Over the course of a Friday and Saturday, 95 diners tucked into the feast.
“The flavour of the mountains came to the city. Every detail had so much thought behind it, and we left in a perfect food coma,” said Vijeta Singh, founder of Cobbler and Crew cocktail bar, who had signed up for the meal. “We need more experiences like this in Pune, it was a packed house. Can’t wait to visit Naar and experience the full theatre of it all.”
Also Read: Indian chefs are inviting you home for food & stories. Pop ups are the newest dining trend
Haute Himalayan cuisine
Sadhu takes local flavours and flips them with a global touch. That’s what made Conosh bring his food on a seven-city tour.
“Chef Prateek Sadhu’s approach is rooted in his deep understanding of regional produce and the culinary traditions of India, while presenting them with an international perspective,” said Conosh co-founder Vaibhav Behl. “We believe in making gastronomy more accessible to people.”
Each course played with contrasts—like khambir toast, Ladakh’s dense, astringent sourdough, topped with delicate trout.
“We serve this with barely cooked trout, to ensure we retain the sweetness of the fish on a bed of red chilli chutney and mustard,” said Sadhu.
The Sundarkala hand-pulled noodles from Uttarakhand were served with lamb sausage, a Sichuan-like Himachali pepper called timru, and green butter sauce, topped with a dried vegetable reduction and chilli oil. A lacto-fermented cherry fizz balanced out the richness.

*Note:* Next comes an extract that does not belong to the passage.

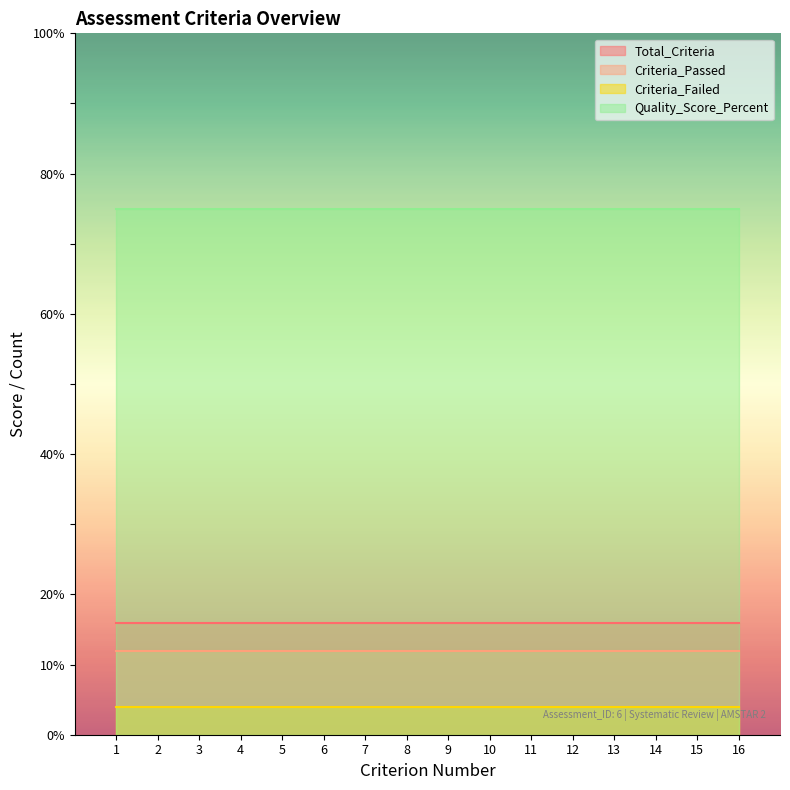

At how many categories does at least one series exceed 17?

16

For some diners, the experience was revelatory.
“I had an absolutely wonderful experience trying chef Prateek Sadhu’s specialties. Everything was so flavourful and loved how he mixed the Himalayan flavours with subtle citrus tastes,” said actor Swati Vatssa.
The pop-up paid homage to nostalgic home-style preparations, but always with a twist.

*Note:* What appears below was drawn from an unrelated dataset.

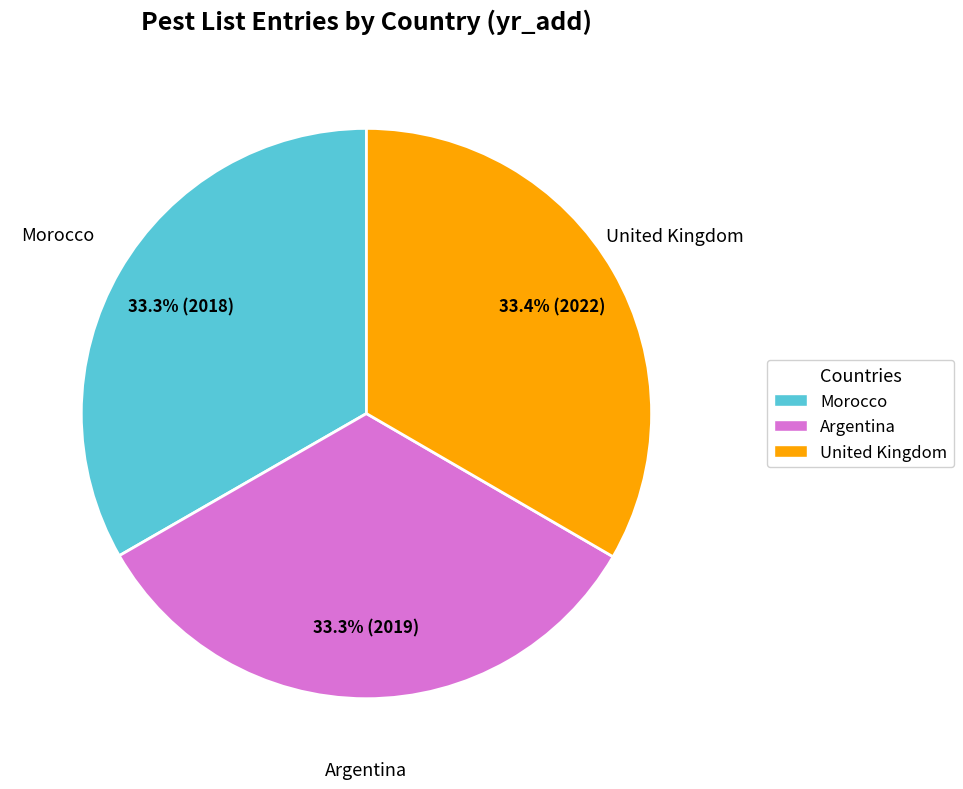

What is the ratio of the value at United Kingdom to the value at Argentina?

1.0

The Neembu Salad, inspired by a community dish from Uttarakhand, arrived in a scooped-out lemon shell. Inside, the shredded peels were mixed with hemp, jaggery, mustard, and garlic. A yogurt topping, seasoned with coriander oil and red chilli powder, gave it the texture of a dahi chaat.
For the main course, gucchi (Kashmiri morels) swam in Himalayan cha, a yogurt-based sauce, served with Mushk Budij rice and tomato chutney.
Dessert turned a humble pairing—ragi roti and white butter—into inspiration for a lucious ragi-pineapple cake with smoked brown butter ice cream. A lacto-fermented banana sparkling water with a hint of vinegar wrapped up the meal.
Also Read: These chefs are done taking orders. They’re turning entrepreneurs
Pop-ups on 5-star menus
Pop-up restaurants seem to be everywhere, from malls to homes. For luxury hotels like the Conrad, they’re a way to stay ahead of culinary trends and offer diners something fresh.
“These partnerships introduce our guests to new flavours, techniques, and dining experiences in the comfort of their locality, elevating their overall experience,” said Abhishek Sahai, general manager, Conrad Pune.
It’s part of a broader strategy to bring in independent chefs and niche culinary concepts.
“Chef Prateek gives a dynamic exchange of ideas and new flavours, ensuring that our F&B offerings remain innovative,” Sahai added.
It’s not the first-popup at the hotel. They recently hosted a takeover by Bangkok’s Rabbit Hole, one of Asia’s 50 Best Bars since 2018. It also had an outing by Kuala Lumpur’s Nadodi, a restaurant that has twice featured in the Asia’s 50 Best list. The common focus, Sahai says, is on storytelling, ambiance, and personalised service.
The seven-city tour with Naar kicked off in September 2024, with stops at top luxury hotels. The Leela hosted the first four—Jaipur, Delhi, Bengaluru, and Chennai—followed by Park Hyatt in Hyderabad and JW Marriott in Kolkata.
But having brought his Pahadi pop-up to the city, Sadhu was ready to return to his down-to-earth restaurant the next day.
“Running a restaurant in the hills is a different ball game compared to the city. I closely work with farmers and understand the terroir that influences the produce. It is a chef’s dream come true,” he said.